## WHAT YOU HAVE TO DO
Whenever a line below holds the word "items", copy that line.
-- Opening Marker --
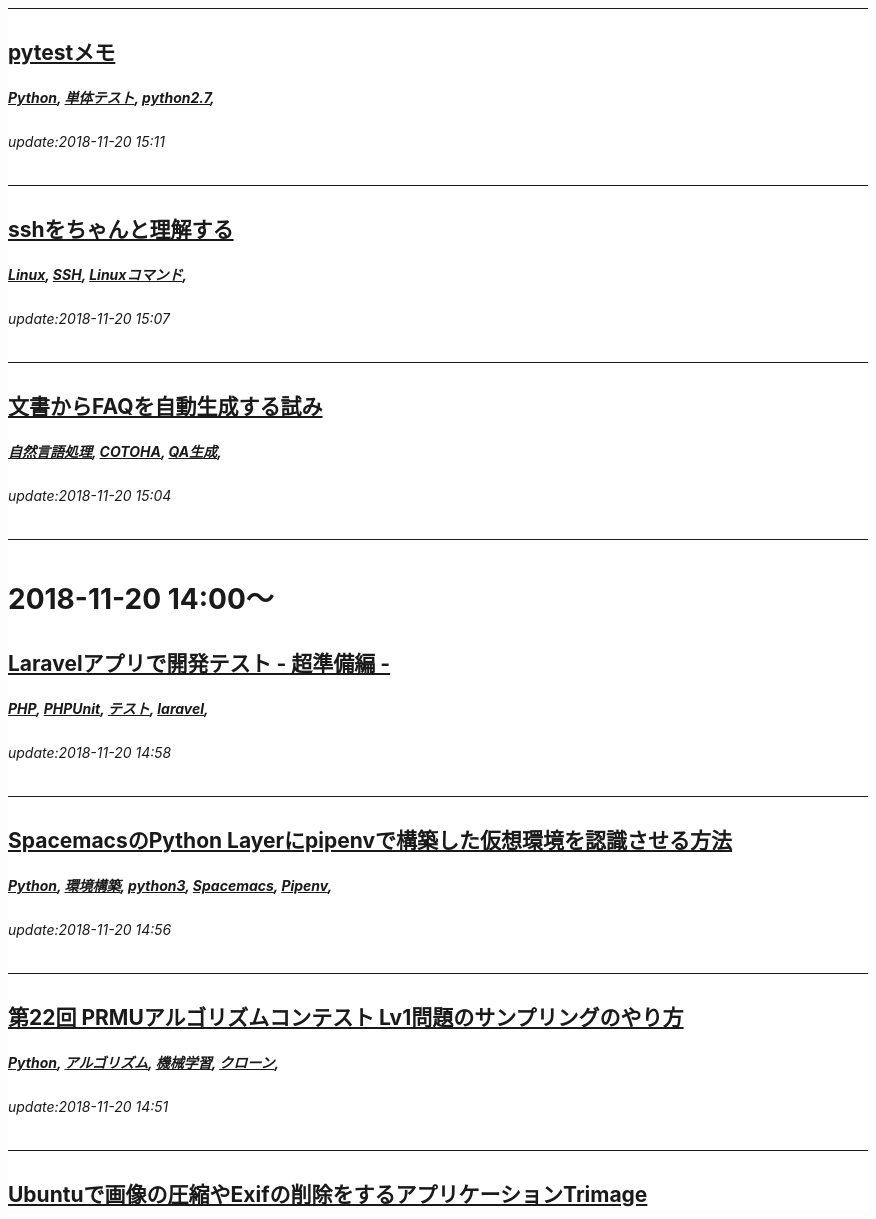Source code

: 
---
## [pytestメモ](https://qiita.com/tako_eng/items/f6ad8ba7d4bd166d7773)
##### [Python](https://qiita.com/tags/Python), [単体テスト](https://qiita.com/tags/単体テスト), [python2.7](https://qiita.com/tags/python2.7), 
###### update:2018-11-20 15:11
---
## [sshをちゃんと理解する](https://qiita.com/mimoe/items/a26eeff679b6a2ab8ff0)
##### [Linux](https://qiita.com/tags/Linux), [SSH](https://qiita.com/tags/SSH), [Linuxコマンド](https://qiita.com/tags/Linuxコマンド), 
###### update:2018-11-20 15:07
---
## [文書からFAQを自動生成する試み](https://qiita.com/yukihon_lab/items/5f494d1a39849071f077)
##### [自然言語処理](https://qiita.com/tags/自然言語処理), [COTOHA](https://qiita.com/tags/COTOHA), [QA生成](https://qiita.com/tags/QA生成), 
###### update:2018-11-20 15:04
---




# 2018-11-20 14:00～
## [Laravelアプリで開発テスト - 超準備編 -](https://qiita.com/wantonbe/items/9a7e13ab362457bdbed1)
##### [PHP](https://qiita.com/tags/PHP), [PHPUnit](https://qiita.com/tags/PHPUnit), [テスト](https://qiita.com/tags/テスト), [laravel](https://qiita.com/tags/laravel), 
###### update:2018-11-20 14:58
---
## [SpacemacsのPython Layerにpipenvで構築した仮想環境を認識させる方法](https://qiita.com/cschappert/items/c00b5b910a1179302200)
##### [Python](https://qiita.com/tags/Python), [環境構築](https://qiita.com/tags/環境構築), [python3](https://qiita.com/tags/python3), [Spacemacs](https://qiita.com/tags/Spacemacs), [Pipenv](https://qiita.com/tags/Pipenv), 
###### update:2018-11-20 14:56
---
## [第22回 PRMUアルゴリズムコンテスト Lv1問題のサンプリングのやり方](https://qiita.com/owll/items/7a0ecb588b1cbce9d325)
##### [Python](https://qiita.com/tags/Python), [アルゴリズム](https://qiita.com/tags/アルゴリズム), [機械学習](https://qiita.com/tags/機械学習), [クローン](https://qiita.com/tags/クローン), 
###### update:2018-11-20 14:51
---
## [Ubuntuで画像の圧縮やExifの削除をするアプリケーションTrimage](https://qiita.com/setouchi/items/533beed77a52bff8ed02)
-- Closing Marker --
## TASK RESULT
## [pytestメモ](https://qiita.com/tako_eng/items/f6ad8ba7d4bd166d7773)
## [sshをちゃんと理解する](https://qiita.com/mimoe/items/a26eeff679b6a2ab8ff0)
## [文書からFAQを自動生成する試み](https://qiita.com/yukihon_lab/items/5f494d1a39849071f077)
## [Laravelアプリで開発テスト - 超準備編 -](https://qiita.com/wantonbe/items/9a7e13ab362457bdbed1)
## [SpacemacsのPython Layerにpipenvで構築した仮想環境を認識させる方法](https://qiita.com/cschappert/items/c00b5b910a1179302200)
## [第22回 PRMUアルゴリズムコンテスト Lv1問題のサンプリングのやり方](https://qiita.com/owll/items/7a0ecb588b1cbce9d325)
## [Ubuntuで画像の圧縮やExifの削除をするアプリケーションTrimage](https://qiita.com/setouchi/items/533beed77a52bff8ed02)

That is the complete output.